According to AKAMAI’s state of the internet report 2014 – Australia ranks around 44 in the world for average connection speeds. But once the NBN is rolled out across the country, Australia is poised to move towards the top, along with South Korea, Hong Kong, Japan and Singapore.

Dawe says internet speed will revolutionise the creative sector in Australia. He sympathises with companies offering the same on-ramping service paying for a private fibre optic cable to their premises while Glownetworks pays $130 a month to their chosen service provider – which gives them a terabyte per month allowance.

“The NBN is democratising bandwidth,” Sam claims. “Without it we couldn’t offer our customers these services at a reasonable price; it wouldn’t stack up.”

For Glownetworks, another advantage of using services over the NBN is thestability they have experienced.*

“With [my previous service over] the copper infrastructure, the internet would sometimes drop out 5 to 6 times a day while we were running a video conference. It would drive you crazy. From day one the NBN [infrastructure] has been rock solid.

While he has become accustomed to the speed and reliability of his service over the NBN over the past year, it still surprises others in his studio.

Anthony Guardabascio, a graphic designer, who also rents studio space in the converted hat factory, remembers the Eureka moment when he first sent a 200 megabyte file of artwork to the printer.

“I watched it upload and thought wow…no way… that’s so fast!

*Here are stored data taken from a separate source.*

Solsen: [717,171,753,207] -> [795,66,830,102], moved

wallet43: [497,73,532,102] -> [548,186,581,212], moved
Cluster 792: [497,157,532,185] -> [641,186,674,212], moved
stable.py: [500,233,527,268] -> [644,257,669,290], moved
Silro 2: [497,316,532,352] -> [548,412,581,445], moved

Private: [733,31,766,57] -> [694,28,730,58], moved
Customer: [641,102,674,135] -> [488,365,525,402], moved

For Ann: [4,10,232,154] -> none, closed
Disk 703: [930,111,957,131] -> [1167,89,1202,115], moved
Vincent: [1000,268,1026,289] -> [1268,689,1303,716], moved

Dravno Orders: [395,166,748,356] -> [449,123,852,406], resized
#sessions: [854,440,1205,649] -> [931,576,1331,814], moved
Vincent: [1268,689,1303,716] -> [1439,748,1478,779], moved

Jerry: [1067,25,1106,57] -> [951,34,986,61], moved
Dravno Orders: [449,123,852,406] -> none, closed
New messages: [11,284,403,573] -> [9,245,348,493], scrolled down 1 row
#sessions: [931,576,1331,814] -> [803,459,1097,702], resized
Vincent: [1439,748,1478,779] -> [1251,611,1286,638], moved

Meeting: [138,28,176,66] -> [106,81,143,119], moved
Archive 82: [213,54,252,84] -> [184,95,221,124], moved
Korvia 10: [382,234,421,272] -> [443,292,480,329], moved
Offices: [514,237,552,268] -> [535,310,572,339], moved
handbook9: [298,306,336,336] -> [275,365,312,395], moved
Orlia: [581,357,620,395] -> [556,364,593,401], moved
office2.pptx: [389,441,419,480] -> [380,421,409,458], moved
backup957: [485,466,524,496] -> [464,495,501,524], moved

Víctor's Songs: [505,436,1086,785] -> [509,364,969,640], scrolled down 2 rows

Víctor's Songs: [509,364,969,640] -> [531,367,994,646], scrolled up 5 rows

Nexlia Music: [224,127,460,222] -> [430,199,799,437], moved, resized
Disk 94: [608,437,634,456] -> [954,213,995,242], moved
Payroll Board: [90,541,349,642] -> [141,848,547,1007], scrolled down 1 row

I recorded it on my phone and sent it to my friends. I couldn’t believe it,” he said.

Guardabascio, who pays $20 a month for a shared service over the NBN, designs logos, and branding and packaging for a range of clients. He says the NBN has changed his production process.

“Instead of sitting around waiting for an hour to upload my work to clients I can send 12 megabyte files in seconds,”* he said. “I just feel sorry for those on the other end who’ll take forever to download it.”

But when he works with companies also on the NBN, he has a glimpse of the future.

Recently, an IT company asked him to design the interface for their software and requested the 40-page art board all in a one-gigabyte file.

“It would have taken days to download on [my previous] ADSL [service], but the client was on NBN too, so it took ten minutes. I’m now getting more requests [from them] for larger files with better quality.”

But not all of his friends are as enthusiastic about the national broadband as he is. Many of his mates are tradesmen who don’t spend much time online. They argue the billions spent building the NBN could be better spent on hospitals or schools.

“A lot of them don’t see the value. But I can now see the bigger picture. Quicker internet speeds are going to create jobs, and not just in the media, peer to peer, skyping and consulting – it’s changing the way we live.”

Another tenant in the Victoria Street studio is video production director, Lachlan Tetlow-Stuart, who also needs to upload extremely large files. He says he still gets a buzz watching the speed of the upload bars.

“I’ve never experienced internet speeds this fast anywhere else in the world. 

When we collaborate on projects with clients in Europe, the bottleneck is now at the other end,”* he said.

“We have a disparate population in a remote country. Faster internet speeds give us the ability to be part of world conversation. Australia’s mineral resources are finite – but people’s skills and the internet will live on well beyond mining boom.”

Having become something of an NBN evangelist, Sam Dawe says just as most Australians today expect to turn on a tap and see water come out, we should expect our internet services to also be that reliable.*


* NBN Co is very happy with these individuals’ experiences with the NBN. Of course, end user experiences may vary. Your experience including the speeds actually achieved over the NBN depends on the technology over which services are delivered to your premises and some factors outside our control like your equipment quality, software, broadband plans and how your service provider designs its network.